Once I got over the guilt of reading postings my favorite author never intended for public consumption, I’ve relished every letter. I particularly enjoyed those offering insights into O Pioneers! My Antonia, A Lost Lady, The Professor’s House, Song of the Lark, and Death Comes for the Archbishop.
Her business correspondence reveals how involved this artist was involved in everything from the selection of covers, paper, fonts, and artwork and fascinates me. More personal missives disclose that she loved the West and those who called it home. Here’s a woman who left Nebraska to spend most of her life navigating life in the world’s largest cities. Despite her urban prowess, she tells one mail recipient that she’s “just a corn farmer.” In other notes, she details Southwest adventures and how she hopes her novels set in that locale make its beauty clear to those who’ve never visited.
Her letters aren’t terse communications. She writes so that you sense you’re eavesdropping on private conversation. I loved when she explained how novels poured from her pen. In one passage she mentions how writing is akin to channeling as if she’s the receiver of otherworldly signals. Though she’s been gone decades, I feel like I’m chatting with a friend to learn how her artistic process works.

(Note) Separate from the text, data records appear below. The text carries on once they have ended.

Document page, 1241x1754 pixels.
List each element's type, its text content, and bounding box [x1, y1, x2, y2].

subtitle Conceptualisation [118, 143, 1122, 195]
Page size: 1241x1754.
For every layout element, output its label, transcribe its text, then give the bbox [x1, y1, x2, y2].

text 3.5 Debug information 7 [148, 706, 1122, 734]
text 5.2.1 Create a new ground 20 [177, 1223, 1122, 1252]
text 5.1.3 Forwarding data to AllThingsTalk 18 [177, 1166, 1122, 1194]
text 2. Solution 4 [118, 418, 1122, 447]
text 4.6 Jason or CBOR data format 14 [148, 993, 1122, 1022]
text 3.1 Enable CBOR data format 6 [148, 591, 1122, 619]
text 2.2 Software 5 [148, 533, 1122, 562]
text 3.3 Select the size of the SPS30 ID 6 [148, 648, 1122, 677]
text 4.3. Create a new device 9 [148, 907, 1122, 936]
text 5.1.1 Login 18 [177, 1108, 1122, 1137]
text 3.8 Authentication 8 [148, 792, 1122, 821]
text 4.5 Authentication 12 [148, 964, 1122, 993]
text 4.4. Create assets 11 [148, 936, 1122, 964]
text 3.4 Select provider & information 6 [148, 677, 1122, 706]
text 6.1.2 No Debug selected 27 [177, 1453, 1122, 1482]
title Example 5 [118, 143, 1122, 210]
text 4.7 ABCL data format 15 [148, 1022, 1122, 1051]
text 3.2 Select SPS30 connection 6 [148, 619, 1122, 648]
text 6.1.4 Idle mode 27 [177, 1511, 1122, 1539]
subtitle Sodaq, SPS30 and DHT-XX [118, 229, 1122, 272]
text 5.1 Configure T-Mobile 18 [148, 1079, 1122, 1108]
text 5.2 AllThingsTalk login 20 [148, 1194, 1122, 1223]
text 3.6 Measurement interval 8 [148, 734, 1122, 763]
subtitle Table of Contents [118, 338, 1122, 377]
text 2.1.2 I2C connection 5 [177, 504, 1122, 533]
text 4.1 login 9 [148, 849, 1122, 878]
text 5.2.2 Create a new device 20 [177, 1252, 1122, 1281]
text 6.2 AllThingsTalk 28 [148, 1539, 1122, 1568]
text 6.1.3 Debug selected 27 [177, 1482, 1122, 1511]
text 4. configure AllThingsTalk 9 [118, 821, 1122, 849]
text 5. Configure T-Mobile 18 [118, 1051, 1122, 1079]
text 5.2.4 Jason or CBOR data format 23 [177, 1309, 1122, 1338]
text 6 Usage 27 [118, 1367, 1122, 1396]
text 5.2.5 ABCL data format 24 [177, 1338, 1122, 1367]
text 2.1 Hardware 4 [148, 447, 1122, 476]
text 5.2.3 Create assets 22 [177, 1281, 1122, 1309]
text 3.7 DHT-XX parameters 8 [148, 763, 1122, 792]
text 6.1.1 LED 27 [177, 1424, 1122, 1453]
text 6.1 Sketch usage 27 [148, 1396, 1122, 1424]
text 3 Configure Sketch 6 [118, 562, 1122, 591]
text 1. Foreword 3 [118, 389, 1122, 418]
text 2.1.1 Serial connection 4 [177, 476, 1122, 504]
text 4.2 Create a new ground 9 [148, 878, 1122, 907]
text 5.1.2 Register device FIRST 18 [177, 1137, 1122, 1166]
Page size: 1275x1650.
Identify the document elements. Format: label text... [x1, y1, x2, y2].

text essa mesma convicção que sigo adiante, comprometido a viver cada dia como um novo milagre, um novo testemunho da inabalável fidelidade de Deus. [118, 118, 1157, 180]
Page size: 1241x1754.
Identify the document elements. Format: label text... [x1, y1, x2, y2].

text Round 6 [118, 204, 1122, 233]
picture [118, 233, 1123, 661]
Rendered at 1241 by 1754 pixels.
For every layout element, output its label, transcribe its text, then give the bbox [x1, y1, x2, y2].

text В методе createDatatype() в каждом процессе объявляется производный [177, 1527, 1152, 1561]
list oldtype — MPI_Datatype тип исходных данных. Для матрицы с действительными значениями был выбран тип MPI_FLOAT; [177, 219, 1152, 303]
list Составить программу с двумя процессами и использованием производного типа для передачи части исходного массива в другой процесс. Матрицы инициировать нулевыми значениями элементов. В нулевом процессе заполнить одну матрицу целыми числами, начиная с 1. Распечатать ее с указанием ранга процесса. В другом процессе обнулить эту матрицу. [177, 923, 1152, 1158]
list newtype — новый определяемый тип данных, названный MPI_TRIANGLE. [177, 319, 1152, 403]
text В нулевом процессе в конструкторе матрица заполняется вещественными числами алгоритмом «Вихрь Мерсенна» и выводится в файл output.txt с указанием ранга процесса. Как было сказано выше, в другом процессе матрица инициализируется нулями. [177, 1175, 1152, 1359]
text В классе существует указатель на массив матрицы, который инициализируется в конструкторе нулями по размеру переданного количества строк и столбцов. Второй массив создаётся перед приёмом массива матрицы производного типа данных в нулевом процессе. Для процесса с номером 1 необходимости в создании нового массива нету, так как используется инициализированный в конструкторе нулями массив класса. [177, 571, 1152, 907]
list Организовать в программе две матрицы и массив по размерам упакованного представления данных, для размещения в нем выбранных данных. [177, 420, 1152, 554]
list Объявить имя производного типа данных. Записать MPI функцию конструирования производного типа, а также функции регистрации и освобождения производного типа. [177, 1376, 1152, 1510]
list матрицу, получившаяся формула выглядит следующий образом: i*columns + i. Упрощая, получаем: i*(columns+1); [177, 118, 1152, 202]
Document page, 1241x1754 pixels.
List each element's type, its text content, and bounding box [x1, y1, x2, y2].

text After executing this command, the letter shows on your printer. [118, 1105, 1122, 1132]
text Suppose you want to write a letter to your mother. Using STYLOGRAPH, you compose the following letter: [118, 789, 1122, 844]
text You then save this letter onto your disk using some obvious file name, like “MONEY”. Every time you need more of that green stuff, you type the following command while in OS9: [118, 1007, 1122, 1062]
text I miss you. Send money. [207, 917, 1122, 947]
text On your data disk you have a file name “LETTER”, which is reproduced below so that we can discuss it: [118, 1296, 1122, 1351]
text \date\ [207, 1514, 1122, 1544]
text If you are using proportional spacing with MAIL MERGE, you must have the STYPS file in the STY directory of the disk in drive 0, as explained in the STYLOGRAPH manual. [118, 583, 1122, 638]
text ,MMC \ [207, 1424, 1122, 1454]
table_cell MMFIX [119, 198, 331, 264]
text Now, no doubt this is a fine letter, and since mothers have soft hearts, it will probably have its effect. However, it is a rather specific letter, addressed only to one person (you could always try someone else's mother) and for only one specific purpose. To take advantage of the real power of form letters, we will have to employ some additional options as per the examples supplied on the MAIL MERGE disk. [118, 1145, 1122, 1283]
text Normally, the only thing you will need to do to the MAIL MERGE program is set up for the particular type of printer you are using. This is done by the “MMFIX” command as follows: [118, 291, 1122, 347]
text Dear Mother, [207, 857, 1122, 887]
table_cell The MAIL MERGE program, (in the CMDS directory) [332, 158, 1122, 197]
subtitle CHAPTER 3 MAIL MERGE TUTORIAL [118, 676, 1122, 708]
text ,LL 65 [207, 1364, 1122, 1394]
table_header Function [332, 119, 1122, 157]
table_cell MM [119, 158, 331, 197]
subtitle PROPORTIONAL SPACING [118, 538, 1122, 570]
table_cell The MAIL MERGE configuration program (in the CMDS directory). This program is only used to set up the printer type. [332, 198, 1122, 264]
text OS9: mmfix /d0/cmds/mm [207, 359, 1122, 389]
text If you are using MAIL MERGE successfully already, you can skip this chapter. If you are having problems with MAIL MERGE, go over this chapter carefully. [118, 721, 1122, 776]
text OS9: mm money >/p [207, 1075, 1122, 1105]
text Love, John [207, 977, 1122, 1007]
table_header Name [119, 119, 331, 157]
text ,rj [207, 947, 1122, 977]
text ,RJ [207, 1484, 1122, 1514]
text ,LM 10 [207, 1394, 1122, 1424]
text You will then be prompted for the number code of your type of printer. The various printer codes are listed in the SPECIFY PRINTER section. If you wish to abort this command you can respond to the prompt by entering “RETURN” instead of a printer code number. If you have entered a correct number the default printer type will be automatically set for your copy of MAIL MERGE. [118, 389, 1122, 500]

In addition to insights into this Nebraska novelist’s published collections, Cather offers tidbits about life in the early 1900s. Her readers view Pittsburg, New York, Europe, and Red Cloud to learn about theater, opera, magazine editing, setting up apartments, socializing, and eventually World War I through her observant lens. Her commentary about editing is so frank that I’m sure she’s spinning in her grave to think private words are now public. Her anecdotes about France after the war personalize that tragedy more clearly than anything except battlefield photos can.
As I savor this peek into the past, it makes me wonder what future students of history will lose now that so few of us compose beautifully written conversations with friends, loved ones, and colleagues. Digital contacts are typically brief and to the point, sharing few insights into a writer’s character. Besides, once a computer program is outdated, it’s difficult to access stored material. How many of us have floppy discs we can’t open?
It’s a thrill to crawl inside the mind of a writer I’ve loved since I was a teen. However, this time machine made of postal notes sets off noisy alarms. Good historical research requires access to primary sources. If we have no well-written letters and journals for future historians to examine, scholars lose personal perspectives into the era they study. What a loss!